Para pedagang yang lebih kuat staminanya tidak pernah putus harapan. Mereka tetap berusaha mendekat, menawarkan mainannya, setiap kali pak Satpam lengah. Setiap kali diusir, mereka hanya tersenyum, atau tertawa tak berdaya. Namun mereka akan mendekat lagi, dan pat Satpam akan mengusir mereka lagi dengan pluitnya yang melengking.
Mereka hanyalah orang-orang kecil yang baik-baik, yang termarginalkan dalam persaingan hidup ini. Pak Satpam pun bukan orang jahat. Mereka hanya menjalankan tugas dan menerapkan peraturan. Jika menegur pun, selain dengan pluit, terkadang mereka terpaksa mengeluarkan kata-kata, “Maaf pak, jangan di sini, di sana saja!” Dengar, mereka pun berusaha ramah. Satpam hanyalah orang kecil lainnya, yang sedikit lebih beruntung ketimbang para pedagang tadi.

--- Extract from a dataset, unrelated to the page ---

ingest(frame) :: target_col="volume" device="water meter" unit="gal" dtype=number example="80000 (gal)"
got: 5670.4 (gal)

Yang membuat peraturan pun orang-orang baik dan terdidik. Mereka hanya ingin membuat nyaman para jamaah Masjid dan peserta manasik. Sungguh niat yang baik. Jamaah Masjid dan peserta manasik tentu bukan biang keladi peristiwa ini.

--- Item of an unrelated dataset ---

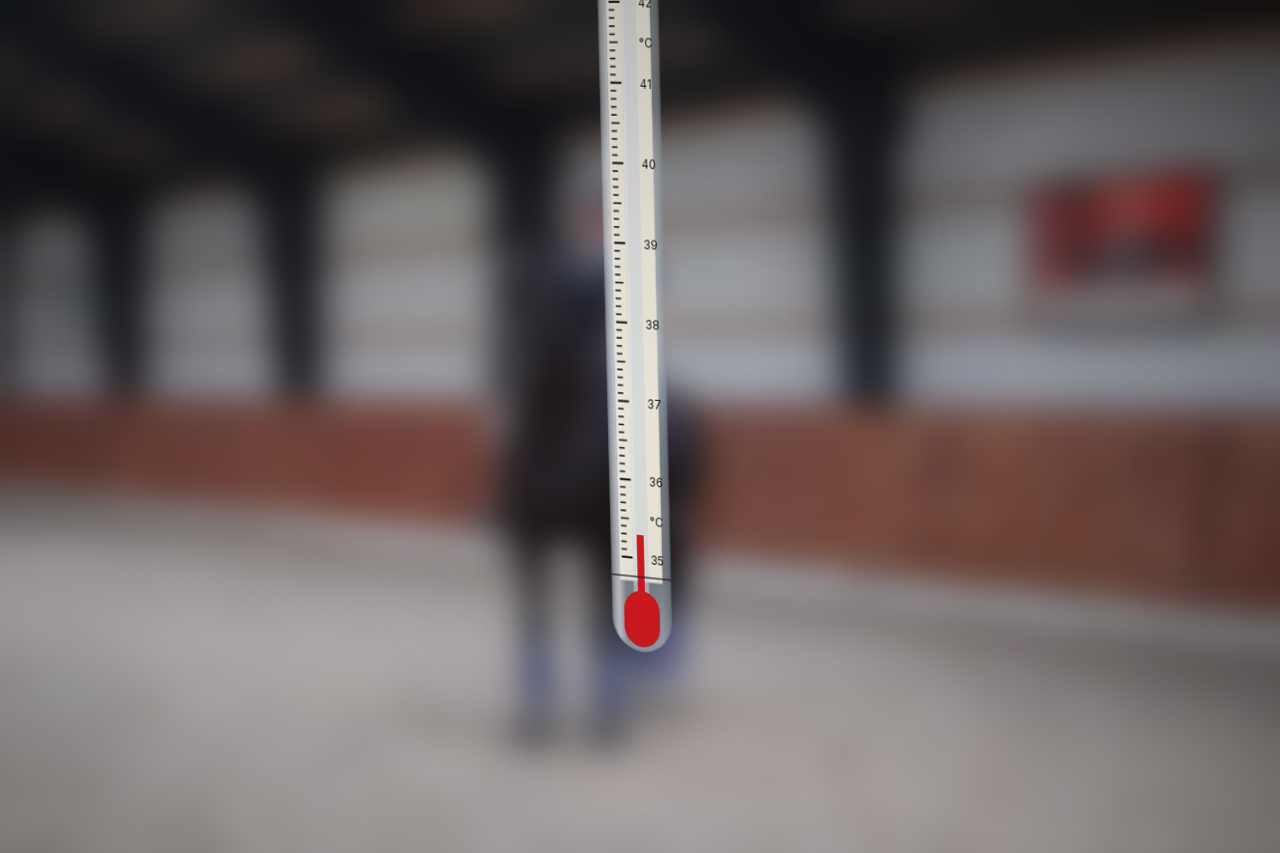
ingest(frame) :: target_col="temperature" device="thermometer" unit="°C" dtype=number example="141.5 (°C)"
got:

Jadi, kalau tidak ada yang bisa disalahkan, mengapa situasi yang kurang manusiawi di atas bisa terjadi?

Kurang manusiawi? Ya, saya merasa begitu. Terlintas di angan saya, jika bapak penjual pedang-pedangan tadi adalah ayah saya sendiri. Tak tega saya melihatnya. Kelu lidah saya meratapinya. Menitik air mata saya sekedar membayangkannya. Atau, bagaimana jika Allah menakdirkan sayalah yang menjadi pedagang itu? Bagaimana rasa hati anak saya memandang saya memanggul mainan ke sana kemari, menawarkannya kepada pembeli yang acuh-acuh butuh, sambil waspada terhadap pluit pak Satpam? Bagaimana jika ibu di samping saya ini adalah ibu saya sendiri, yang kelelahan, tanpa bekal makanan dan minuman, dengan banyak sisa harmonika yang belum terjual? Atau bagaimana jika ia adalah isteri saya, yang terpaksa berjualan karena saya – sang suami – invalid secara ekonomi, tak berdaya secara finansial?

Perasaan saya pun campur aduk, antara rasa syukur karena ditakdirkan berada dalam kondisi yang lebih baik, dan murung menyadari banyak ketidakberesan dalam hidup ini.

Allah, ajarkanlah hikmahMu kepada hamba yang buta ini.